• [THE TASK] Start to finish, print the entries exactly, and carry none of the pictures over.

━━━━━ MATERIAL SUPPLIED ━━━━━

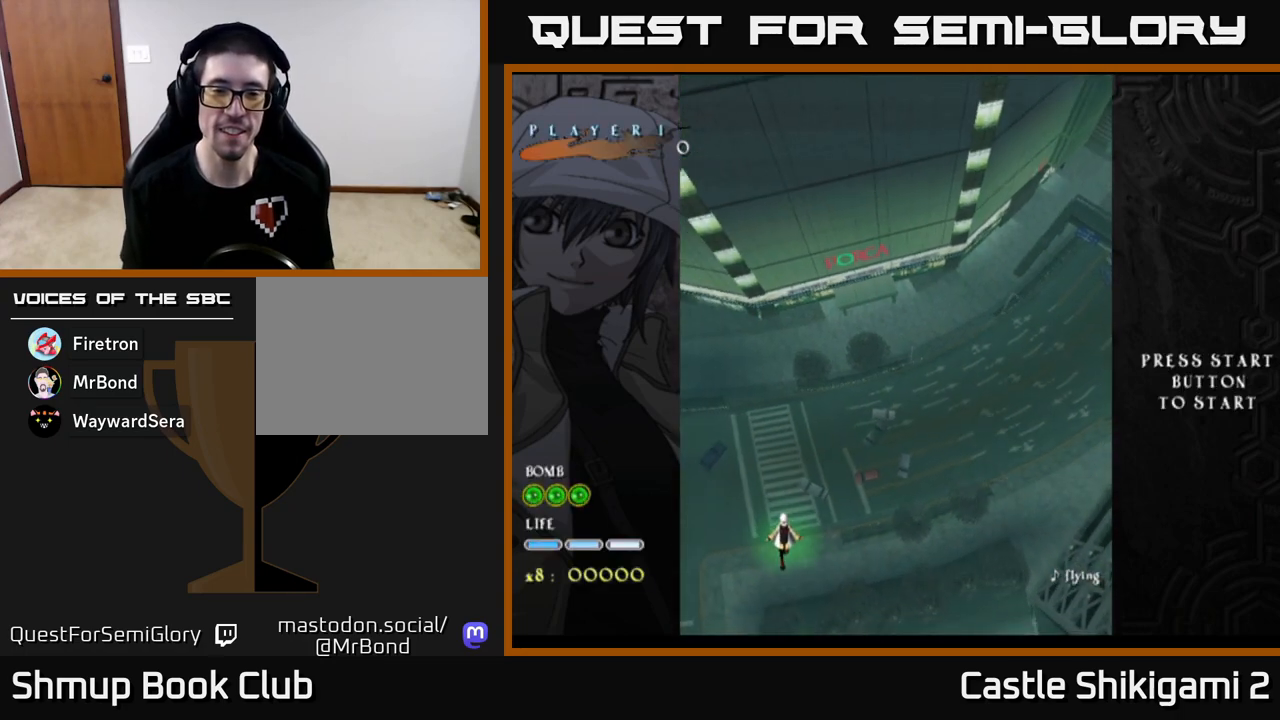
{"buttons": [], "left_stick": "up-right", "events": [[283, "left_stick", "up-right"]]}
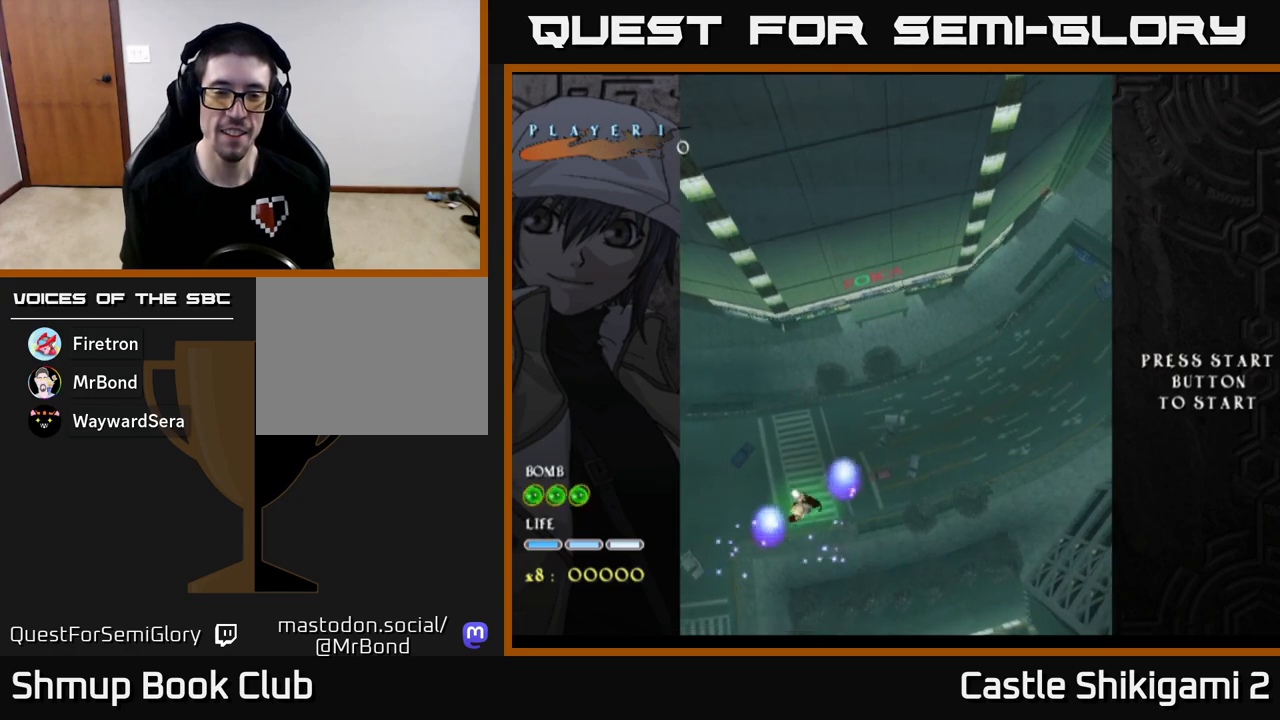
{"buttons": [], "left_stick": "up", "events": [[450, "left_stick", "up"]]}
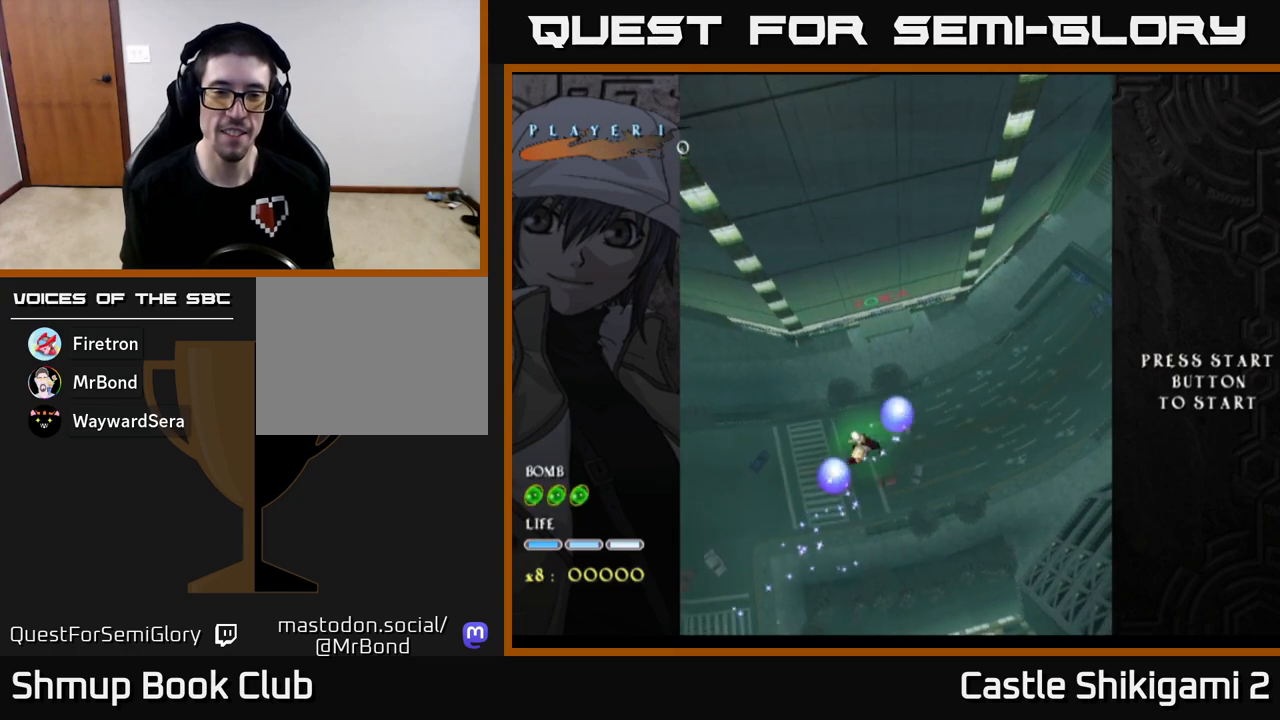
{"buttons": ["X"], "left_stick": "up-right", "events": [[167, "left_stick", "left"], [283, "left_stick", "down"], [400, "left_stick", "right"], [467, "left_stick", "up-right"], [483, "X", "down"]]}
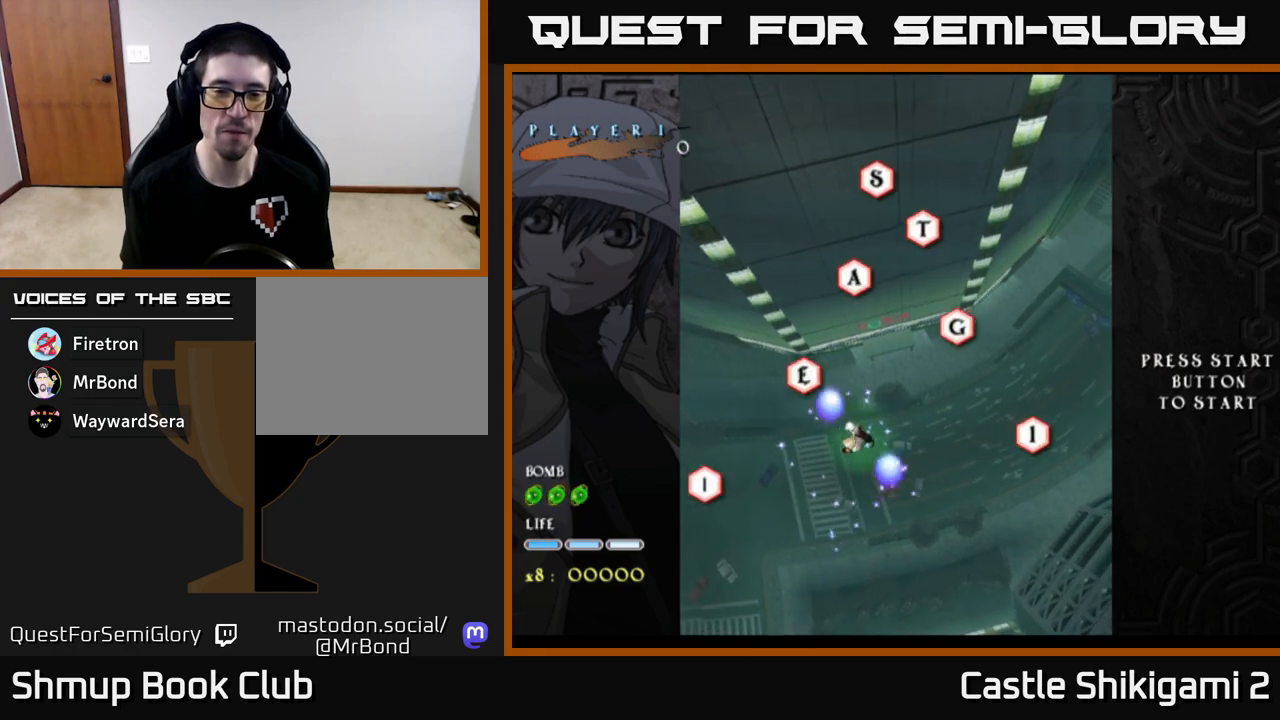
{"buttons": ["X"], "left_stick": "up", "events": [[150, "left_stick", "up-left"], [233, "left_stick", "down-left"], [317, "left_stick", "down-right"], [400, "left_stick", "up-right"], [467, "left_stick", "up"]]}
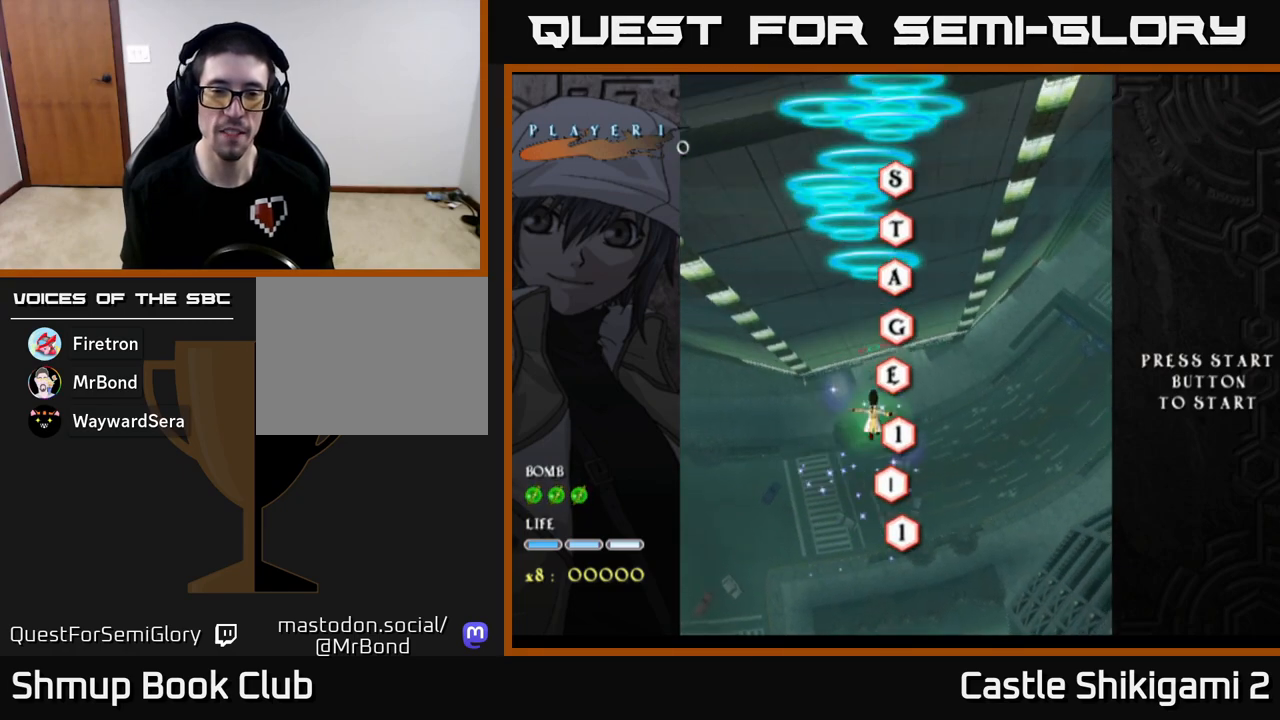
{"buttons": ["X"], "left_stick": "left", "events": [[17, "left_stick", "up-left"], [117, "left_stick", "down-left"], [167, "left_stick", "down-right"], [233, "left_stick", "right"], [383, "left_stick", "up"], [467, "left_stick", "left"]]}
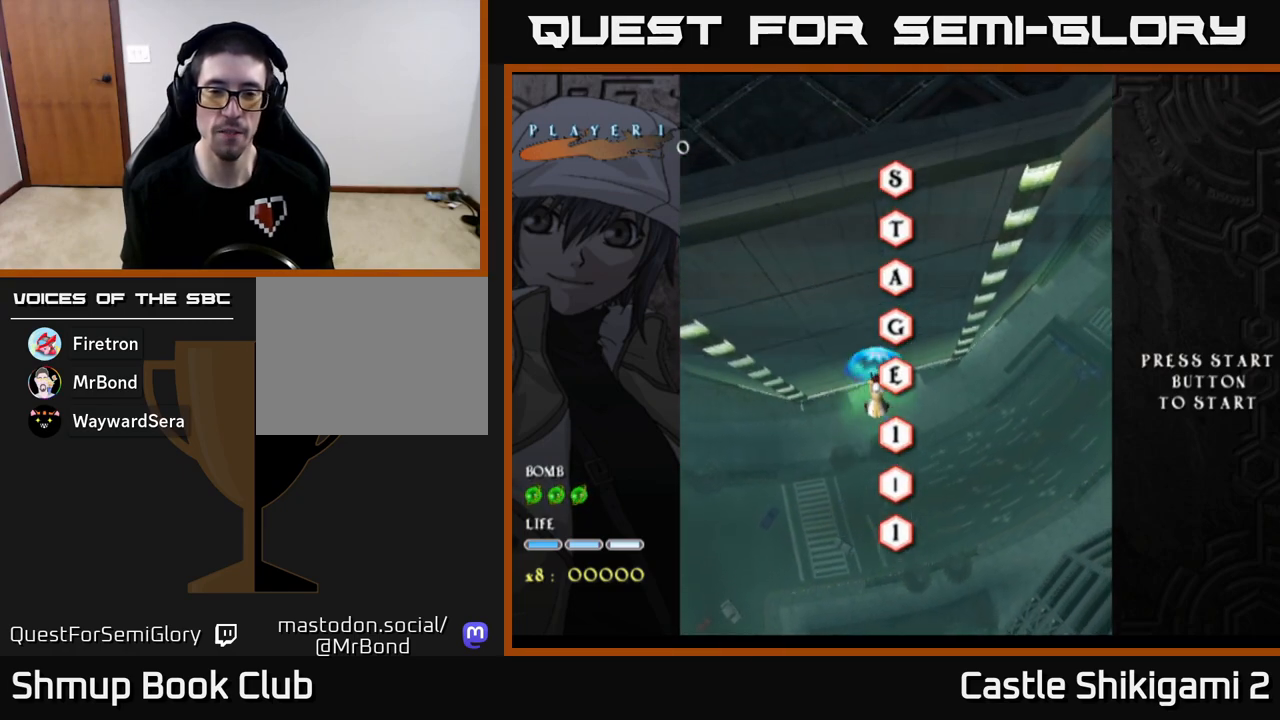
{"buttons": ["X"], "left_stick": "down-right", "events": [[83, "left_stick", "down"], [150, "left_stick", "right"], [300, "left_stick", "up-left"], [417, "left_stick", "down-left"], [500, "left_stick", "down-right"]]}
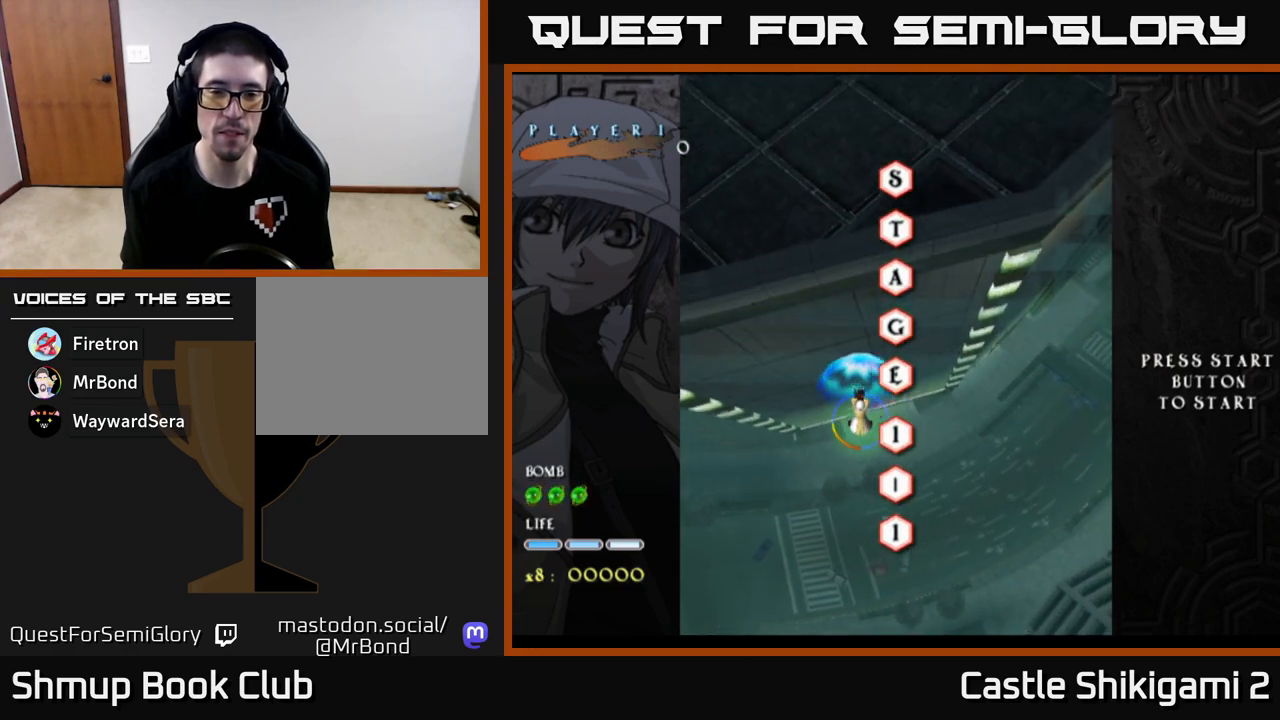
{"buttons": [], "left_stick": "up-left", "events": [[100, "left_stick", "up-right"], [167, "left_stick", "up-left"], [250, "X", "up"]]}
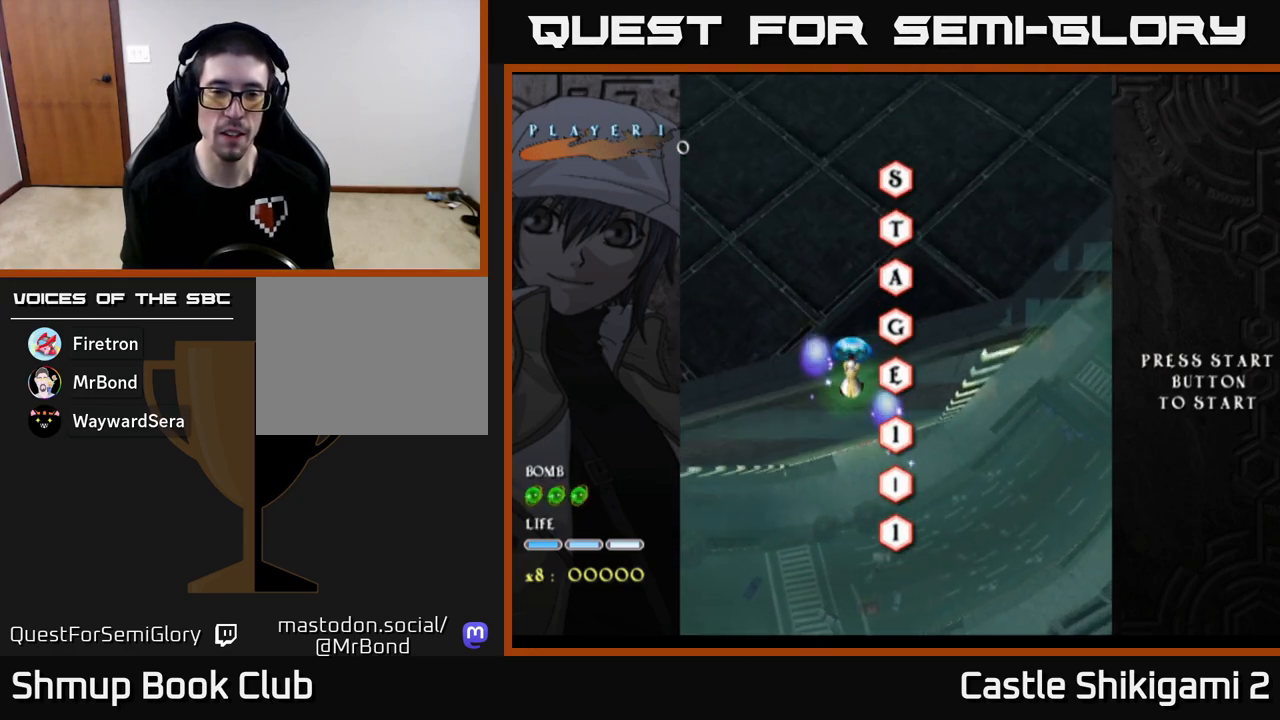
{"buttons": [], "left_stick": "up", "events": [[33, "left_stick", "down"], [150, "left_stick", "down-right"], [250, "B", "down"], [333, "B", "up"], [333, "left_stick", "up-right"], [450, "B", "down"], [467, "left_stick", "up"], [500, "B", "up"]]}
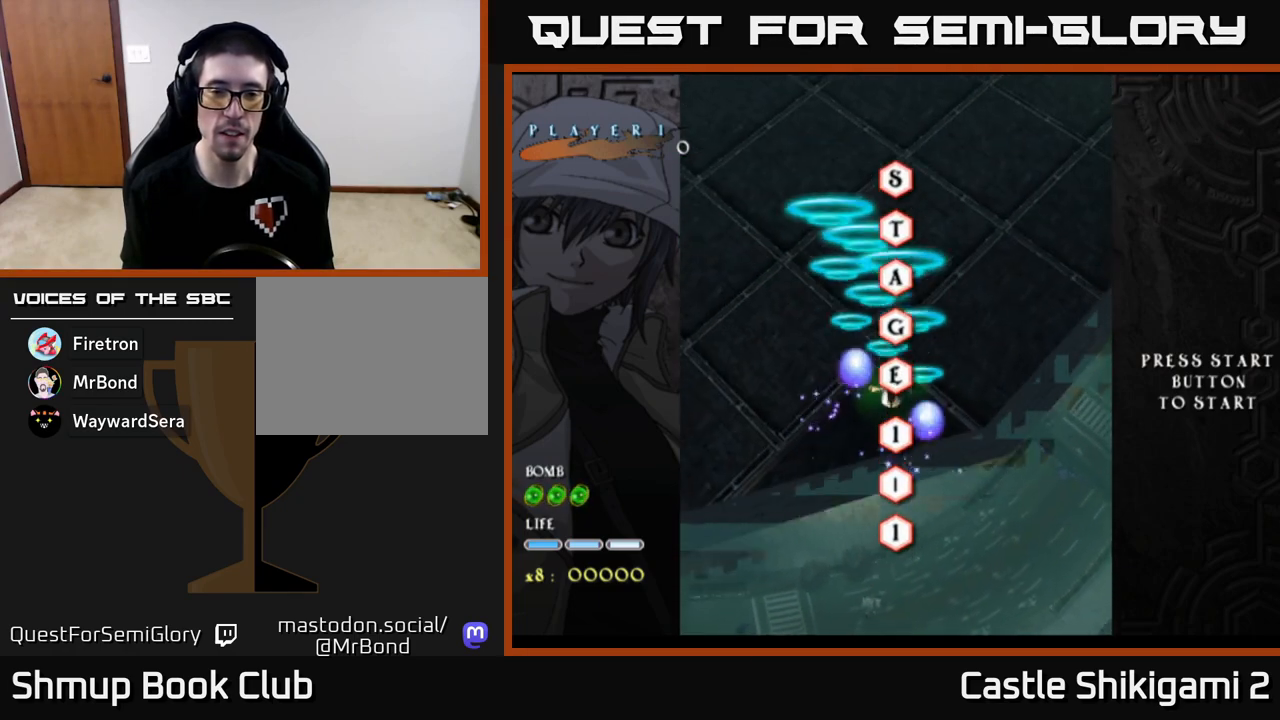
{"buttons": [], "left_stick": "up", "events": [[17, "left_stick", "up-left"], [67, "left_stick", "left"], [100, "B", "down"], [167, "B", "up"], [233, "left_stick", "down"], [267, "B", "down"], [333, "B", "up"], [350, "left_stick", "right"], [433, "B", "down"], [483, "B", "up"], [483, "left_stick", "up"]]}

━━━━━

• [THE COMPLETED TASK]
{"buttons": [], "left_stick": "up-right", "events": [[283, "left_stick", "up-right"]]}
{"buttons": [], "left_stick": "up", "events": [[450, "left_stick", "up"]]}
{"buttons": ["X"], "left_stick": "up-right", "events": [[167, "left_stick", "left"], [283, "left_stick", "down"], [400, "left_stick", "right"], [467, "left_stick", "up-right"], [483, "X", "down"]]}
{"buttons": ["X"], "left_stick": "up", "events": [[150, "left_stick", "up-left"], [233, "left_stick", "down-left"], [317, "left_stick", "down-right"], [400, "left_stick", "up-right"], [467, "left_stick", "up"]]}
{"buttons": ["X"], "left_stick": "left", "events": [[17, "left_stick", "up-left"], [117, "left_stick", "down-left"], [167, "left_stick", "down-right"], [233, "left_stick", "right"], [383, "left_stick", "up"], [467, "left_stick", "left"]]}
{"buttons": ["X"], "left_stick": "down-right", "events": [[83, "left_stick", "down"], [150, "left_stick", "right"], [300, "left_stick", "up-left"], [417, "left_stick", "down-left"], [500, "left_stick", "down-right"]]}
{"buttons": [], "left_stick": "up-left", "events": [[100, "left_stick", "up-right"], [167, "left_stick", "up-left"], [250, "X", "up"]]}
{"buttons": [], "left_stick": "up", "events": [[33, "left_stick", "down"], [150, "left_stick", "down-right"], [250, "B", "down"], [333, "B", "up"], [333, "left_stick", "up-right"], [450, "B", "down"], [467, "left_stick", "up"], [500, "B", "up"]]}
{"buttons": [], "left_stick": "up", "events": [[17, "left_stick", "up-left"], [67, "left_stick", "left"], [100, "B", "down"], [167, "B", "up"], [233, "left_stick", "down"], [267, "B", "down"], [333, "B", "up"], [350, "left_stick", "right"], [433, "B", "down"], [483, "B", "up"], [483, "left_stick", "up"]]}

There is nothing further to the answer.